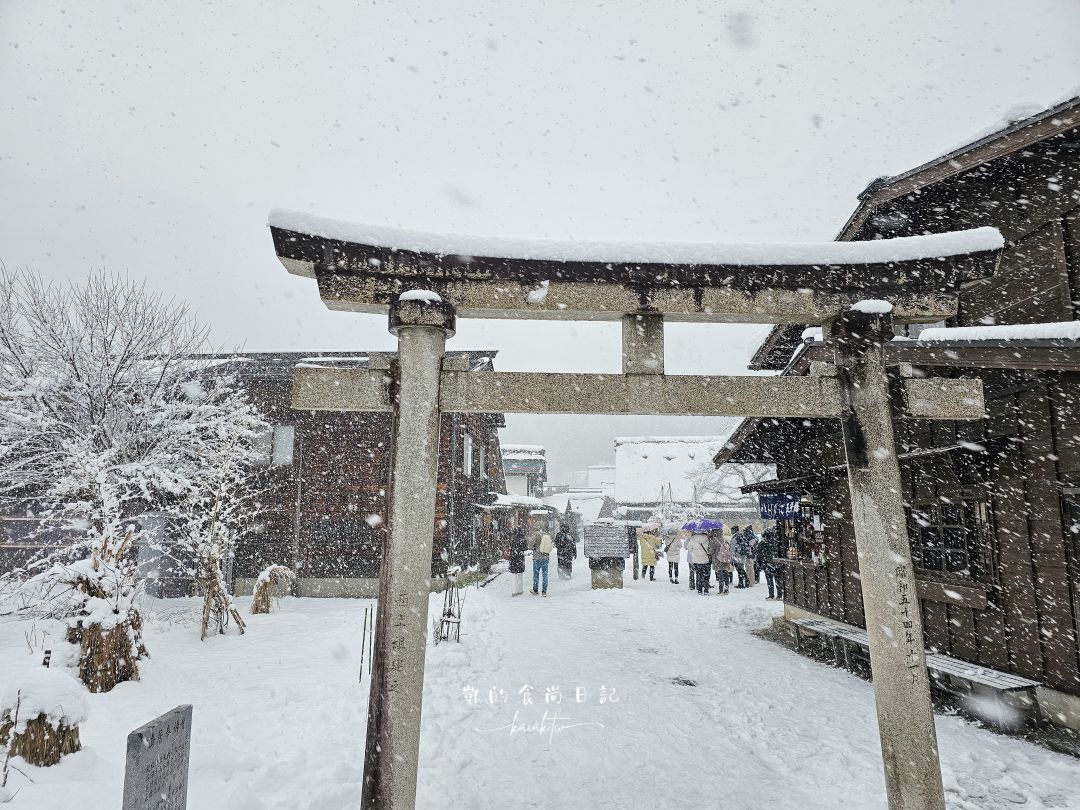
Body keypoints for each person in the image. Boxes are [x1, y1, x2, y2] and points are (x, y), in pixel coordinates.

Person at [760, 526, 784, 600]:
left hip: (767, 564)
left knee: (769, 581)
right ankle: (779, 595)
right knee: (778, 580)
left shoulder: (763, 543)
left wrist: (761, 563)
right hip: (777, 563)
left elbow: (759, 554)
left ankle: (771, 595)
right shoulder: (777, 542)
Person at [528, 525, 553, 596]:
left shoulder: (536, 534)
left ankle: (535, 590)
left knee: (536, 574)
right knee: (545, 575)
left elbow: (530, 545)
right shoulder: (547, 535)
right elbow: (550, 545)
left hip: (537, 557)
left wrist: (534, 548)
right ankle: (544, 591)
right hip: (545, 557)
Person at [688, 530, 713, 595]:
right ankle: (706, 590)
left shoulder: (692, 539)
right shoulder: (707, 539)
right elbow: (710, 549)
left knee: (699, 575)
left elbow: (689, 549)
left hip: (696, 560)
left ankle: (699, 590)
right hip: (706, 560)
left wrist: (695, 553)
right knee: (706, 576)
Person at [710, 526, 732, 595]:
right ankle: (726, 589)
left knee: (720, 575)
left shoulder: (713, 540)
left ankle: (721, 590)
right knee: (725, 573)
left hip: (718, 559)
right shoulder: (723, 538)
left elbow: (710, 551)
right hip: (725, 558)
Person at [508, 526, 527, 596]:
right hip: (520, 559)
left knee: (514, 575)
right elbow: (526, 548)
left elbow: (511, 549)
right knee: (520, 575)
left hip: (514, 559)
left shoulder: (513, 539)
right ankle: (520, 590)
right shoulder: (523, 539)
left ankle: (514, 591)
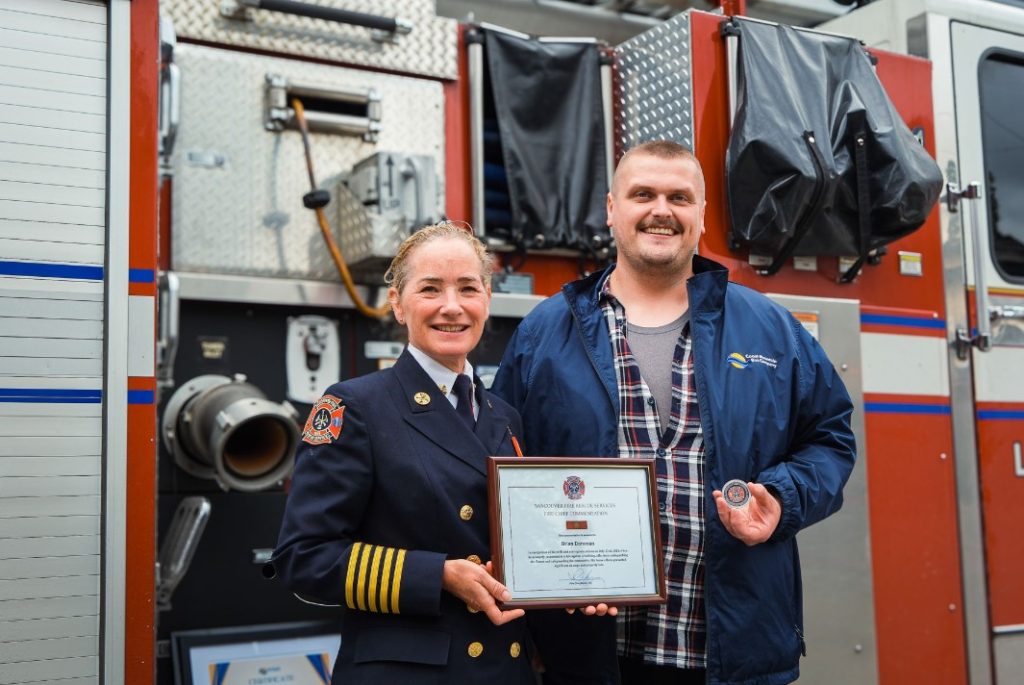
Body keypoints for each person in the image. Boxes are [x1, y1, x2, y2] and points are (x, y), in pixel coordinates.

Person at [491, 140, 856, 685]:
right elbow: (502, 459)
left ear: (701, 216)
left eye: (679, 197)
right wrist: (547, 570)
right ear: (613, 209)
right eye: (643, 194)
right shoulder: (543, 333)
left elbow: (830, 440)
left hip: (728, 653)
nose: (661, 210)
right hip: (588, 654)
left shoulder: (772, 330)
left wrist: (782, 498)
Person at [273, 222, 533, 685]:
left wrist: (574, 584)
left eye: (467, 288)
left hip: (502, 667)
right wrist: (437, 576)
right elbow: (304, 557)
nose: (451, 307)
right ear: (397, 303)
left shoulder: (505, 417)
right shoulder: (355, 406)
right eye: (430, 289)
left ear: (487, 299)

● EXERCISE PROMPT
Show a copy of each line from the records above in which the string "elbow" occurs.

● RESPONSE AREA
left elbow: (759, 554)
left elbow: (530, 545)
right elbow: (550, 545)
right elbow: (710, 549)
left elbow: (689, 549)
left elbow: (710, 551)
right elbow: (526, 548)
left elbow: (511, 549)
right elbow: (502, 459)
left elbow: (830, 440)
right elbow: (304, 557)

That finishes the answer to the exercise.